*SOURCE DATA*
::::
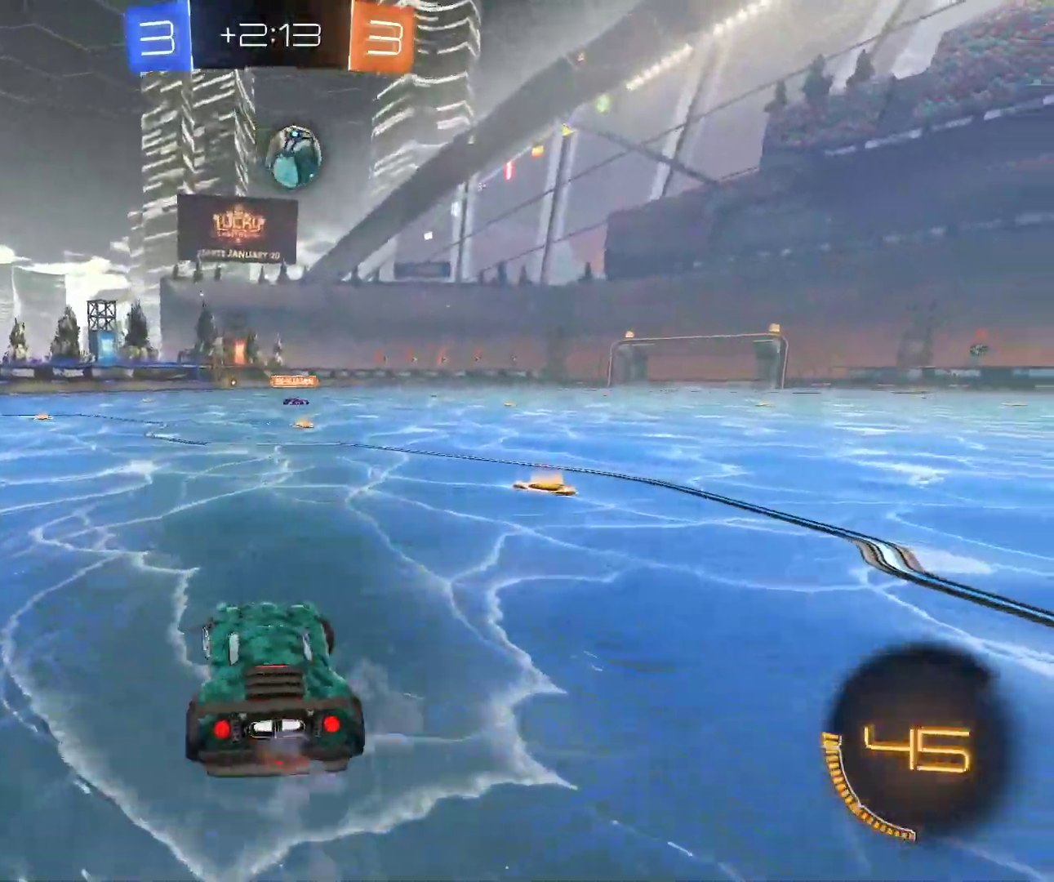
{"keys": ["d", "z"], "mouse": [], "events": [[33, "z", "down"], [217, "d", "down"], [217, "q", "up"]]}
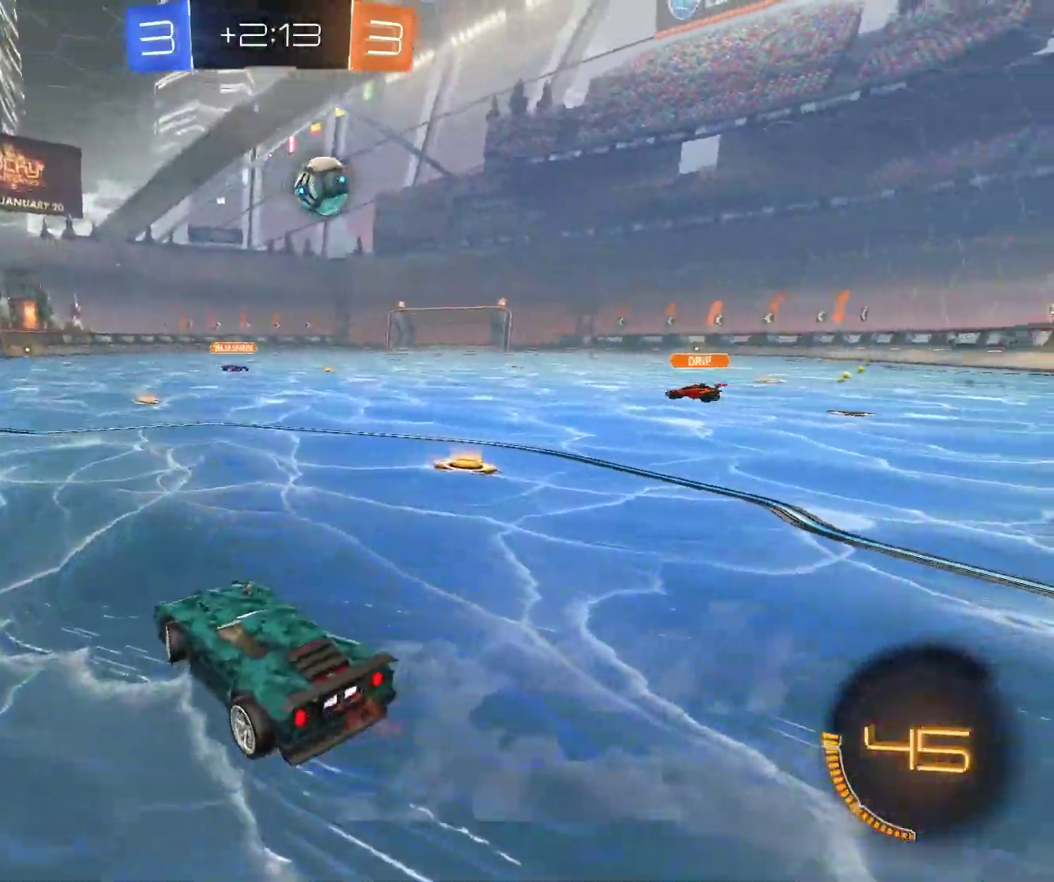
{"keys": ["d", "z"], "mouse": [], "events": [[33, "mouse_left", "down"], [183, "mouse_left", "up"]]}
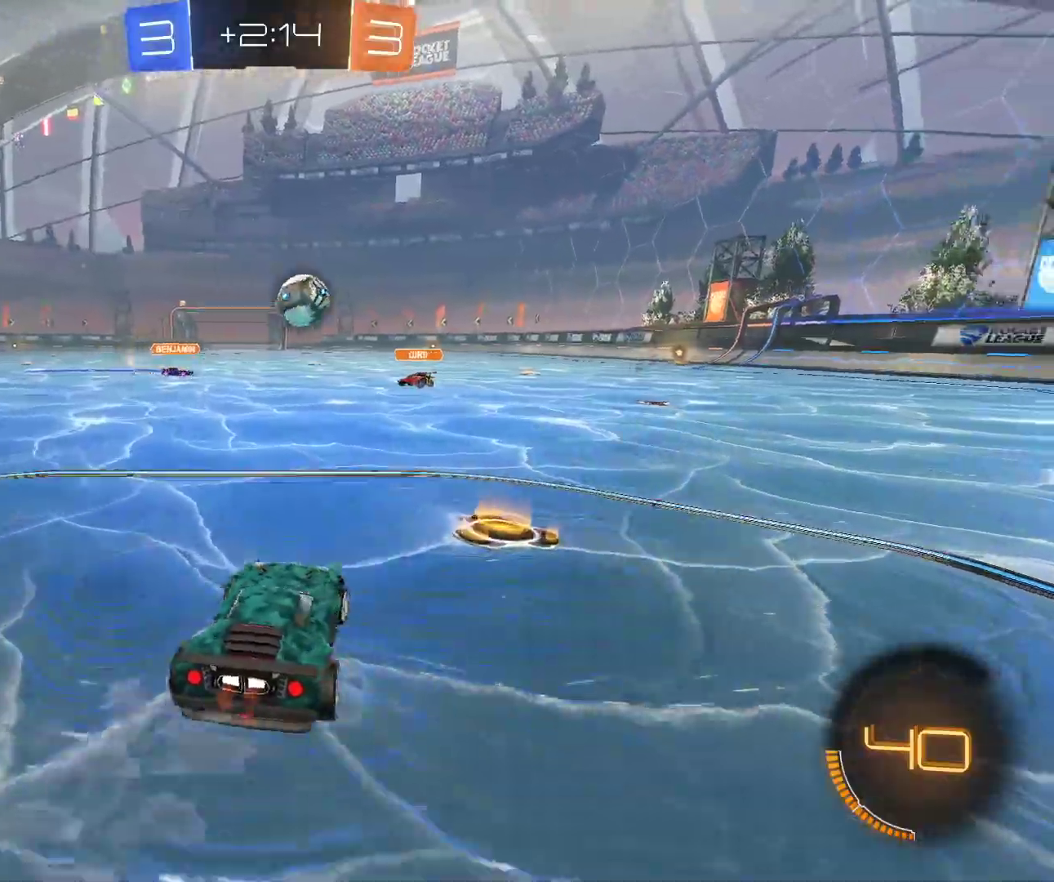
{"keys": ["q", "z"], "mouse": ["left"], "events": [[67, "d", "up"], [67, "q", "down"], [217, "mouse_left", "down"], [333, "q", "up"], [467, "q", "down"]]}
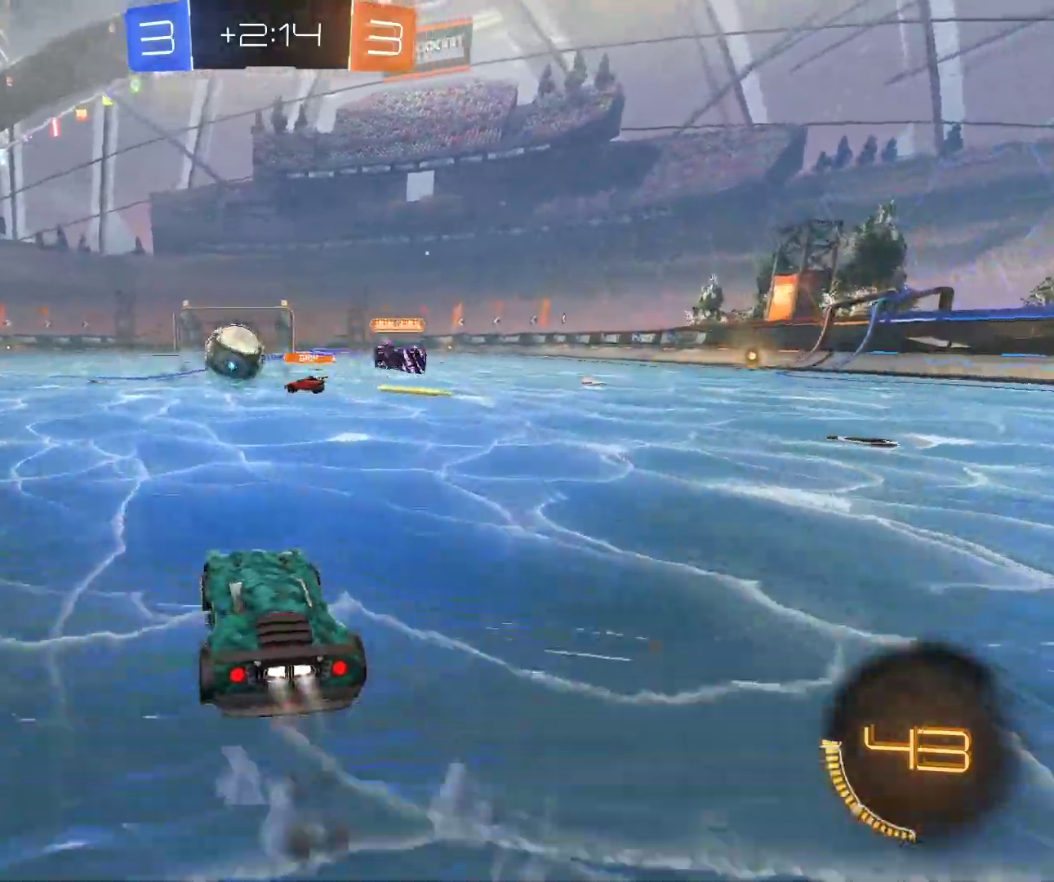
{"keys": ["d", "z"], "mouse": ["left"], "events": [[417, "q", "up"], [483, "d", "down"]]}
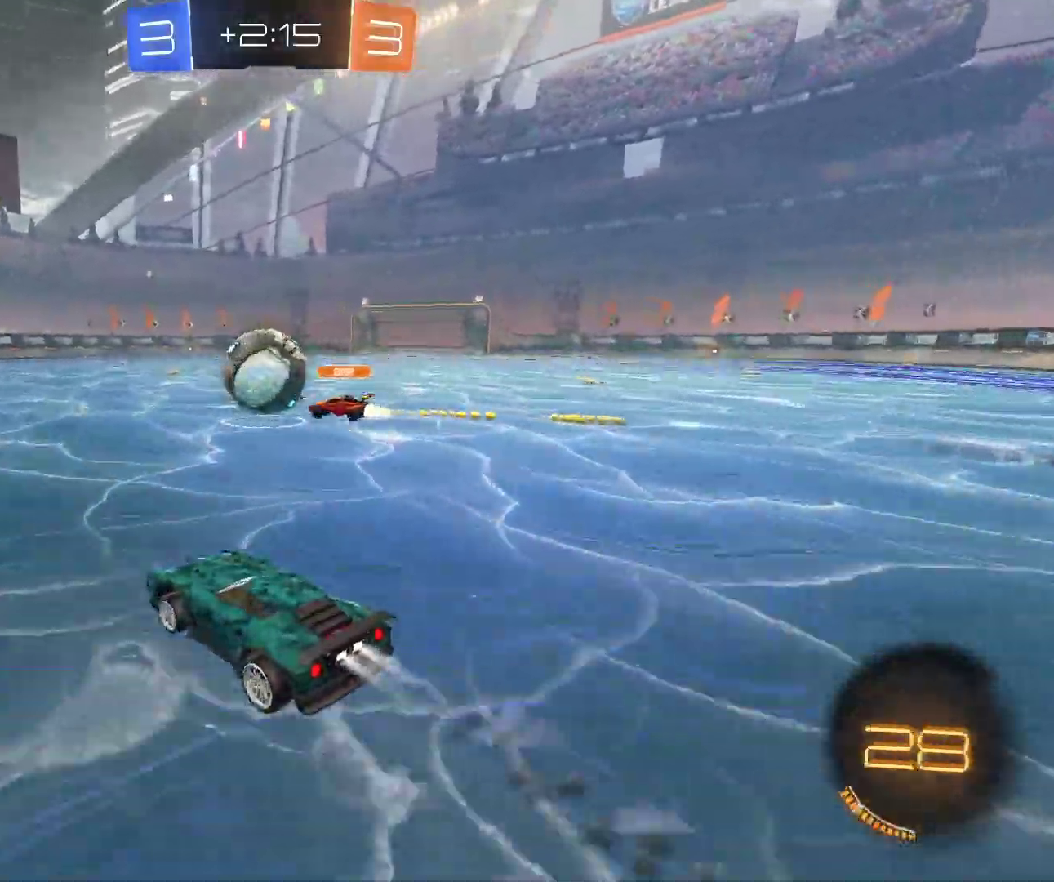
{"keys": ["q", "shift", "space"], "mouse": ["left"], "events": [[33, "z", "up"], [67, "space", "down"], [117, "d", "up"], [217, "space", "up"], [300, "q", "down"], [333, "space", "down"], [417, "space", "up"], [467, "shift", "down"], [467, "space", "down"]]}
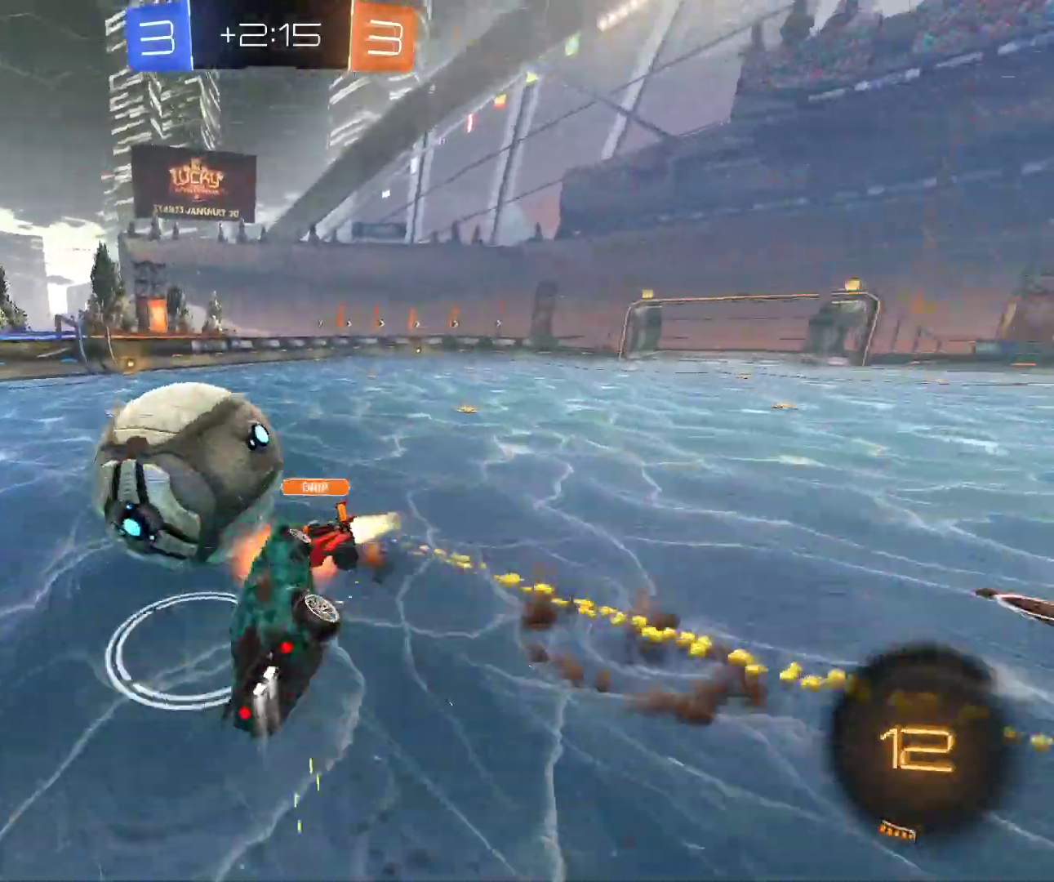
{"keys": [], "mouse": [], "events": [[117, "space", "up"], [217, "mouse_left", "up"], [333, "mouse_right", "down"], [450, "shift", "up"], [467, "mouse_right", "up"], [500, "q", "up"]]}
::::
*TASK DETAILS*
Every line that includes "space" must be copied from the material above.

*TASK OUTPUT*
{"keys": ["q", "shift", "space"], "mouse": ["left"], "events": [[33, "z", "up"], [67, "space", "down"], [117, "d", "up"], [217, "space", "up"], [300, "q", "down"], [333, "space", "down"], [417, "space", "up"], [467, "shift", "down"], [467, "space", "down"]]}
{"keys": [], "mouse": [], "events": [[117, "space", "up"], [217, "mouse_left", "up"], [333, "mouse_right", "down"], [450, "shift", "up"], [467, "mouse_right", "up"], [500, "q", "up"]]}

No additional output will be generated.